BAGIAN DOKUMEN>
_ _ _ _
Kedua, menurut ICW, Jokowi selaku Presiden merupakan pemegang kekuasaan tertinggi dalam birokrasi.
Kurnia memaparkan, Pasal 3 PP 17/2020 secara tegas menyebutkan bahwa Presiden selaku pemegang kekuasaan tertinggi pembinaan PNS berwenang mengangkat PNS.
"Maka dari itu, dengan melandaskan temuan Ombudsman RI dan Komnas HAM, Presiden dapat mengambil alih kewenangan Sekjen KPK untuk melakukan pengangkatan terhadap 56 pegawai karena terbukti maladministrasi dan melanggar HAM," katanya.
Ketiga, ICW menyebut, Jokowi selaku pihak eksekutif merupakan atasan KPK berdasarkan perubahan UU 30/2002 tentang Komisi Pemberantasan Tindak Pidana Korupsi.
Kata Kurnia, Pasal 3 UU 19/2019 telah meletakkan KPK di bawah rumpun kekuasaan eksekutif.
Maka dari itu, segala persoalan yang berkaitan dengan ranah administrasi mewajibkan Jokowi untuk bertindak. Dalam hal ini, polemik TWK berada dalam ranah administrasi kepegawaian.
"Jadi, tidak salah jika kemudian masyarakat mendesak agar Presiden segera mengeluarkan sikap untuk menyelesaikan permasalahan di tubuh KPK," kata dia.
Keempat, ICW menilai kondisi pemberantasan korupsi kian mengkhawatirkan.
Sebagaimana diketahui, akhir Januari 2021 Transparency International merilis Indeks Persepsi Korupsi (IPK) sejumlah negara, salah satunya Indonesia.
_ _ _ _
DAFTAR BUTIR>

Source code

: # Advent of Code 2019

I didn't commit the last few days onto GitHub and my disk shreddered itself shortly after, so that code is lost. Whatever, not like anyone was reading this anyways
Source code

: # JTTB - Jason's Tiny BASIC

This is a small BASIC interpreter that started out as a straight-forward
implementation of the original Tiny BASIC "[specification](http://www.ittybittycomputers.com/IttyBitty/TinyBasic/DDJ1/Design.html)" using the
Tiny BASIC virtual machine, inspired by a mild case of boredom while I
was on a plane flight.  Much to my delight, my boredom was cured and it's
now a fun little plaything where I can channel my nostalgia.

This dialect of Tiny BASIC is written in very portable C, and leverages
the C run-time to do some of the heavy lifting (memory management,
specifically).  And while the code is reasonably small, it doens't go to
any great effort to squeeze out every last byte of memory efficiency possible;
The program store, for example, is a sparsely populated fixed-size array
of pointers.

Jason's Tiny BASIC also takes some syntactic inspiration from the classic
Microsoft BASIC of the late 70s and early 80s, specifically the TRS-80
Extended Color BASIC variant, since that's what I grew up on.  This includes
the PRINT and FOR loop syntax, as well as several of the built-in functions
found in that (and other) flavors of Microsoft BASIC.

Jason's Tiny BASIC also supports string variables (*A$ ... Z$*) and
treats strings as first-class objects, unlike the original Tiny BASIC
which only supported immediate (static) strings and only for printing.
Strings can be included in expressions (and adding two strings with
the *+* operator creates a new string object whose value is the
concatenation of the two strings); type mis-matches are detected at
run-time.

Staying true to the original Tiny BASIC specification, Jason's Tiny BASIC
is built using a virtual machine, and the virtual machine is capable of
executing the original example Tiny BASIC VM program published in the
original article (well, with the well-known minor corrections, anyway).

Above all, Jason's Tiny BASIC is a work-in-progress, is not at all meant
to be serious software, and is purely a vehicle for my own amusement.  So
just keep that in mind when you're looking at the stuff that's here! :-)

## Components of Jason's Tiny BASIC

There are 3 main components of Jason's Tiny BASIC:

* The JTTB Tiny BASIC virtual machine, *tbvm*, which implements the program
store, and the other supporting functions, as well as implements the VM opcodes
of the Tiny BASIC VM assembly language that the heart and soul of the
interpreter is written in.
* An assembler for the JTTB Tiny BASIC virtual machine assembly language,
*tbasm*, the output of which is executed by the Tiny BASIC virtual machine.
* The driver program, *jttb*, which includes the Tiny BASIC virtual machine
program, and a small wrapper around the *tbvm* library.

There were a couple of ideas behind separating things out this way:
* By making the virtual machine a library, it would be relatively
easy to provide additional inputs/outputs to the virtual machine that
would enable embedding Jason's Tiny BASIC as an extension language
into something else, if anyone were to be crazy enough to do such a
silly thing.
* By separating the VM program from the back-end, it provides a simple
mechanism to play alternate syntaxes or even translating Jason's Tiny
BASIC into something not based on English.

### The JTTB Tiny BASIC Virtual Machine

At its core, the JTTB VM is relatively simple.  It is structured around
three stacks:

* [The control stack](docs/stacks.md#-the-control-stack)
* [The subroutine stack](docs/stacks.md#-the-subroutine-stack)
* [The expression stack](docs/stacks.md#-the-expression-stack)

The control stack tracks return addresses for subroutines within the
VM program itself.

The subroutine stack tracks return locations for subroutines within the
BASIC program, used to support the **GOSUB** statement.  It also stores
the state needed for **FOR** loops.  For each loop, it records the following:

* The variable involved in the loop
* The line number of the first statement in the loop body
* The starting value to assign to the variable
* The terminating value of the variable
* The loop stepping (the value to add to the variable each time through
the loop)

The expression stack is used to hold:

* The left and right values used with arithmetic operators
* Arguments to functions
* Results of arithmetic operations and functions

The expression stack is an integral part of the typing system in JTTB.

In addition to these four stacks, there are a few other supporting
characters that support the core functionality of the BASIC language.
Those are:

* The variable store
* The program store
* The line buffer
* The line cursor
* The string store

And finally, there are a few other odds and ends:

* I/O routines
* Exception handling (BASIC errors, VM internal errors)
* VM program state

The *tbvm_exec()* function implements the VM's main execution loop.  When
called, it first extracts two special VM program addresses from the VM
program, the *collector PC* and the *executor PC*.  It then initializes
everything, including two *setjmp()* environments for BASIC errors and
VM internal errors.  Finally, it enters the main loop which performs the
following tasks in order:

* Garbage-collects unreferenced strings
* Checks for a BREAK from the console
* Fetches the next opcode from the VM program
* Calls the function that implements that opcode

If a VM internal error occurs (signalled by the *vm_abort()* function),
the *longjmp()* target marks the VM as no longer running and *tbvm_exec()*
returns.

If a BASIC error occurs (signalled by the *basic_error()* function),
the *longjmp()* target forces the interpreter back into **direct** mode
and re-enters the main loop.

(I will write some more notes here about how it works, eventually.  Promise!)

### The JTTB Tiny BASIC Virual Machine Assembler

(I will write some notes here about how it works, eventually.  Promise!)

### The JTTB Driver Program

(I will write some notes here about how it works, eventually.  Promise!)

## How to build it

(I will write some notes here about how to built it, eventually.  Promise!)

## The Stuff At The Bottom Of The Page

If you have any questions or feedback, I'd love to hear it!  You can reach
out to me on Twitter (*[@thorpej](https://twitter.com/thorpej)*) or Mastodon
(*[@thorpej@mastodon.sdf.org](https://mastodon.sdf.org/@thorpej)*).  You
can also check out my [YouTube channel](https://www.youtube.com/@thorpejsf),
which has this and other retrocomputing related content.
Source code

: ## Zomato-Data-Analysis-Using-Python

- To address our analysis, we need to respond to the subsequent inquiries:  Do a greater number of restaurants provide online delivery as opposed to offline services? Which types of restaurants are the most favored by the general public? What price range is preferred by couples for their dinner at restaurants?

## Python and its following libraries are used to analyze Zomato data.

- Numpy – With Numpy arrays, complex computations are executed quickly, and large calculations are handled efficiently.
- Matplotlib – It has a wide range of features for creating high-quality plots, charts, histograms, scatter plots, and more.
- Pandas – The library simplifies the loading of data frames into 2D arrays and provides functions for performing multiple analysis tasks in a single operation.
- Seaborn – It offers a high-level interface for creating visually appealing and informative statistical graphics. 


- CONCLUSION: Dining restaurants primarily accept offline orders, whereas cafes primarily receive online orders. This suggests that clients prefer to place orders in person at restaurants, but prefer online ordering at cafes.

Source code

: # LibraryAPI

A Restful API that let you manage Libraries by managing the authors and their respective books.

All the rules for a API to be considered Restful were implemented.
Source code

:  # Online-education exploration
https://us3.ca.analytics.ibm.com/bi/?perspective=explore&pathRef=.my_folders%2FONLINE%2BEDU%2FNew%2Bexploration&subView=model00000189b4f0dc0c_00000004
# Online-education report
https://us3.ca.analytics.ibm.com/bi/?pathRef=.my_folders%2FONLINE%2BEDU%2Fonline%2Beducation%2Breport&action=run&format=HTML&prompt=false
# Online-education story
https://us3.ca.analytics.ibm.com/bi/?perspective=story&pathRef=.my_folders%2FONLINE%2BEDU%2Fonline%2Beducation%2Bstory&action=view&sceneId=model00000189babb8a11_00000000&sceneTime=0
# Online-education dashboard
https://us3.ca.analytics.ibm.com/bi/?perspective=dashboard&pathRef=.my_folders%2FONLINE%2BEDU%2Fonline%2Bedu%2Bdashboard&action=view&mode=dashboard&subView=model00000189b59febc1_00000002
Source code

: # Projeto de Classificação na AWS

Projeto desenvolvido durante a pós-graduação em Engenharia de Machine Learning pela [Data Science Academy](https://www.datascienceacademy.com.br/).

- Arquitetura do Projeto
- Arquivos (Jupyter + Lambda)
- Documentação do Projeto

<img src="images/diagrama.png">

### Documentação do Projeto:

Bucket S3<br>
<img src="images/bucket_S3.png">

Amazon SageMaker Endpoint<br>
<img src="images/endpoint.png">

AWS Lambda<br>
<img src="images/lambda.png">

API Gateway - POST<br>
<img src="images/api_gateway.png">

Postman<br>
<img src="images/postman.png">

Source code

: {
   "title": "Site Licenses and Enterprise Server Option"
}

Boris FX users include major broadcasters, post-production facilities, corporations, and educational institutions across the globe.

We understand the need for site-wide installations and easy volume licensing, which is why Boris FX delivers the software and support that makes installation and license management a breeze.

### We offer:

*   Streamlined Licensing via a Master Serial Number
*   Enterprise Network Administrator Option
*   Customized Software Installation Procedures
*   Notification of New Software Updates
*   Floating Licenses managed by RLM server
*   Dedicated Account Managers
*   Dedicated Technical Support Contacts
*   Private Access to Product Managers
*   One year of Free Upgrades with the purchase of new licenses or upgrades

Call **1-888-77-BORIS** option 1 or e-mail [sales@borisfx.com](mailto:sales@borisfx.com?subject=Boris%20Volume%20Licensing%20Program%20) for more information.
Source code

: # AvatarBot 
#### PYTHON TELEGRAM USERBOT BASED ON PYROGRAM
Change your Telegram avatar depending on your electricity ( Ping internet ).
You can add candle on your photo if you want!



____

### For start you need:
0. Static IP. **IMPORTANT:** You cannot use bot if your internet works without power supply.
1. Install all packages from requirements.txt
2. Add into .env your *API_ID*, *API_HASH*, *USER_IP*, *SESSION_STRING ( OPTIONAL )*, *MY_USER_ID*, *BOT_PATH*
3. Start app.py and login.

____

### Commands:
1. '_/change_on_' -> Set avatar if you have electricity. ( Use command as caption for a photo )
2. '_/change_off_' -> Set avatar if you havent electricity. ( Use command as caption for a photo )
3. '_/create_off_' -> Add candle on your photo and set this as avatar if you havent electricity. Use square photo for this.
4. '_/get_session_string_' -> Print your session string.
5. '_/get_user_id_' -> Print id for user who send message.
_ _ _ _
DAFTAR TUGAS>
• 1. Menurut bagian dokumen, pasal mana dalam UU 19/2019 yang meletakkan KPK di bawah rumpun kekuasaan eksekutif?
• 2. Salin persis teks dalam bagian dokumen antara "Kurnia memaparkan, Pasal" dan "berwenang mengangkat PNS.", termasuk kedua batas itu.
Jawablah hanya berdasarkan bagian dokumen.

DAFTAR JAWABAN>
• 1. Pasal 3 UU 19/2019.

• 2.
Kurnia memaparkan, Pasal 3 PP 17/2020 secara tegas menyebutkan bahwa Presiden selaku pemegang kekuasaan tertinggi pembinaan PNS berwenang mengangkat PNS.